### Description of the task
Every record must be repeated exactly; omit any pictures they contain.

### Data records
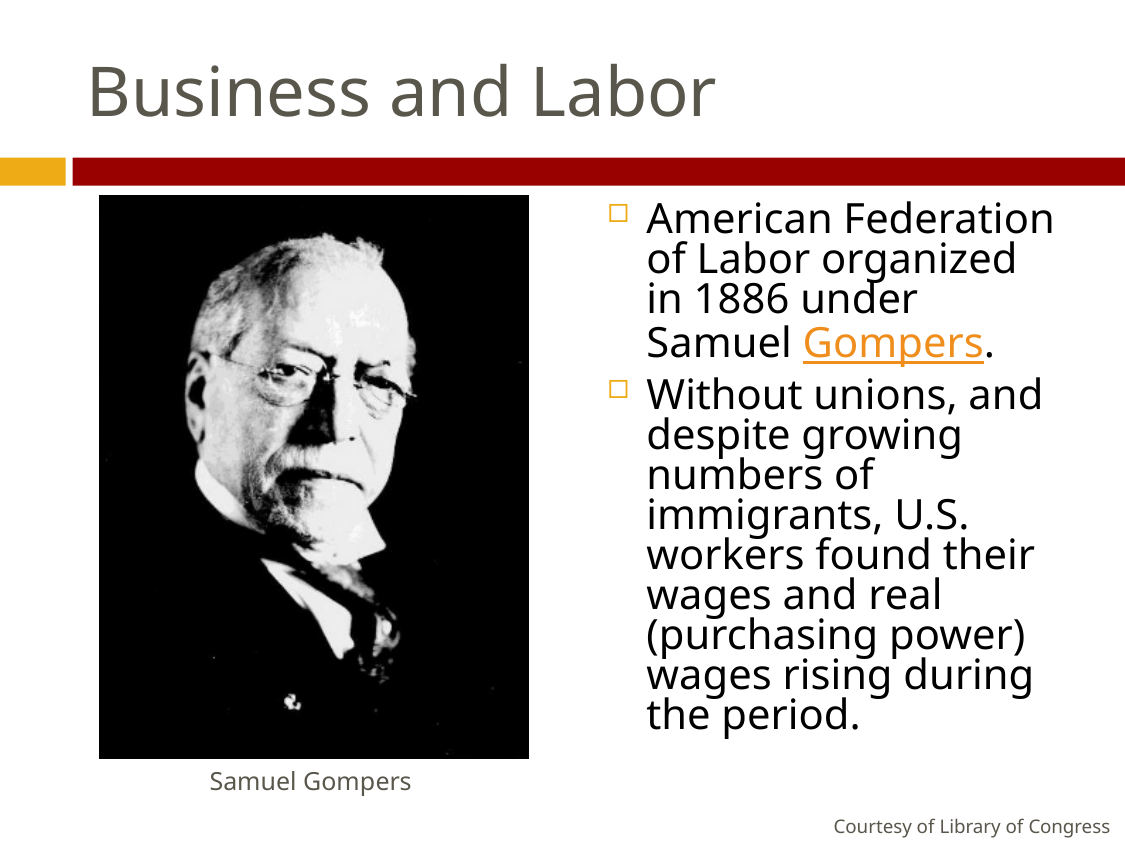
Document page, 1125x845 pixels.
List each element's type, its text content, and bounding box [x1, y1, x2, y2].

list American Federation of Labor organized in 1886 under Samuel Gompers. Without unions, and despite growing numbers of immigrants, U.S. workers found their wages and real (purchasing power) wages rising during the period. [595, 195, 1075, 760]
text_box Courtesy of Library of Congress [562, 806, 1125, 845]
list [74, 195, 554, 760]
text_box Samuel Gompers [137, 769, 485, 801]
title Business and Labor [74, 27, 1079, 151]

### Expected answer
Document page, 1125x845 pixels.
List each element's type, its text content, and bounding box [x1, y1, x2, y2].

list American Federation of Labor organized in 1886 under Samuel Gompers. Without unions, and despite growing numbers of immigrants, U.S. workers found their wages and real (purchasing power) wages rising during the period. [595, 195, 1075, 760]
text_box Courtesy of Library of Congress [562, 806, 1125, 845]
list [74, 195, 554, 760]
text_box Samuel Gompers [137, 769, 485, 801]
title Business and Labor [74, 27, 1079, 151]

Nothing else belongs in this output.